- Tugas yang Diberikan A
Menurut potongan dokumen ini, apa saja tiga dokumen pemukiman dan lingkungan yang dihasilkan oleh masyarakat dunia?

Wednesday, June 27, 2007

NUSSP: Tantangan Otonomi Daerah

Penulis:
Profesor Johan Silas, dosen Institut Teknologi Surabaya (ITS), pakar Tata Ruang Kota.


Ada tiga dokumen pemukiman dan lingkungan dihasilkan oleh masyarakat dunia, yaitu Agenda-21 (1992), The Habitat Agenda (1996) dan Millenium Development Goals (2000). Ketiganya punya kesamaan. Yaitu, hendak mewujudkan pemukiman yang bermutu dan berkelanjutan dengan fokus pada warga berpenghasilan rendah. Ketiga dokumen ini juga mengingatkan, bahwa dunia menghadapi masalah gawat karena kerusakan lingkungan yang membuat kemiskinan makin parah.

Pergantian Abad lalu membawa dunia pada harapan yaitu kemakmuran yang merata di antara bangsa-bangsa dunia. Dalam kenyataan ternyata kemakmuran dunia memang meningkat namun tidak merata atau bahkan muncul jurang lebar antara yang berhasil dan belum.


Paradigma manusia mengalami perubahan dari sekedar memenuhi kebutuhan dasar (pangan, sandang, perumahan, pendidikan dan kesehatan), menjadi menjamin hak asasi tiap manusia. Di abad XXI, paradigma manusia lebih ditekankan pada aspek kemanusiaan. Yaitu, lebih utuh, mandiri, kreatif dan punya prioritas sendiri.

Jumlah orang miskin dunia ternyata bertambah makin banyak dan secara signifikan. Orang miskin terbanyak berada di negara sedang berkembang termasuk Indonesia. Walaupun ada pergantian pemerintahan, namun jumlah orang miskin masih cenderung naik. Berbagai krisis dunia menambah jumlah orang yang jatuh miskin.

- Kutipan Baris Data
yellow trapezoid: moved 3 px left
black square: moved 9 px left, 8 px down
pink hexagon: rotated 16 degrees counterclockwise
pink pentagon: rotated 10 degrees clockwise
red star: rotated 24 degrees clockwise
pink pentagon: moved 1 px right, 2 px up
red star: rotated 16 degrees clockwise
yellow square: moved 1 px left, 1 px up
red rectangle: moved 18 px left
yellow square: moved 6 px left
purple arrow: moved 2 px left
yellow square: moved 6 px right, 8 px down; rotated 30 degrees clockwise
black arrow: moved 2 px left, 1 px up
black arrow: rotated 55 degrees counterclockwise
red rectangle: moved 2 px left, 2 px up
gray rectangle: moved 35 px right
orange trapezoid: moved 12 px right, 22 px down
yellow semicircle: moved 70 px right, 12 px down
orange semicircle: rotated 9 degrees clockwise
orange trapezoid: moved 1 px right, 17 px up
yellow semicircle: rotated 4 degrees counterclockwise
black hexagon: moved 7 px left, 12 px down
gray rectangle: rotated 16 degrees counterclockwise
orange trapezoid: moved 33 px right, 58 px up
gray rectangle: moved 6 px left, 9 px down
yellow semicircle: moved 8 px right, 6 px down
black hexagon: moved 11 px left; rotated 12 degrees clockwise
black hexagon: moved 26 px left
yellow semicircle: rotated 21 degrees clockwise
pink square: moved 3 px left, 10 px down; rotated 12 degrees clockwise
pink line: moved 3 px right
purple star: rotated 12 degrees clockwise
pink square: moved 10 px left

- Tugas yang Diberikan B
Tolong ubah nama "yellow trapezoid" menjadi "green trapezoid" pada baris data, mulai dari baris pertama hingga baris yang memuat "pink pentagon: moved 1 px right, 2 px up". Tuliskan kembali baris-baris itu saja, tanpa mengubah bagian lain.

- Jawaban A
Agenda-21 (1992), The Habitat Agenda (1996), dan Millenium Development Goals (2000).

- Jawaban B
green trapezoid: moved 3 px left
black square: moved 9 px left, 8 px down
pink hexagon: rotated 16 degrees counterclockwise
pink pentagon: rotated 10 degrees clockwise
red star: rotated 24 degrees clockwise
pink pentagon: moved 1 px right, 2 px up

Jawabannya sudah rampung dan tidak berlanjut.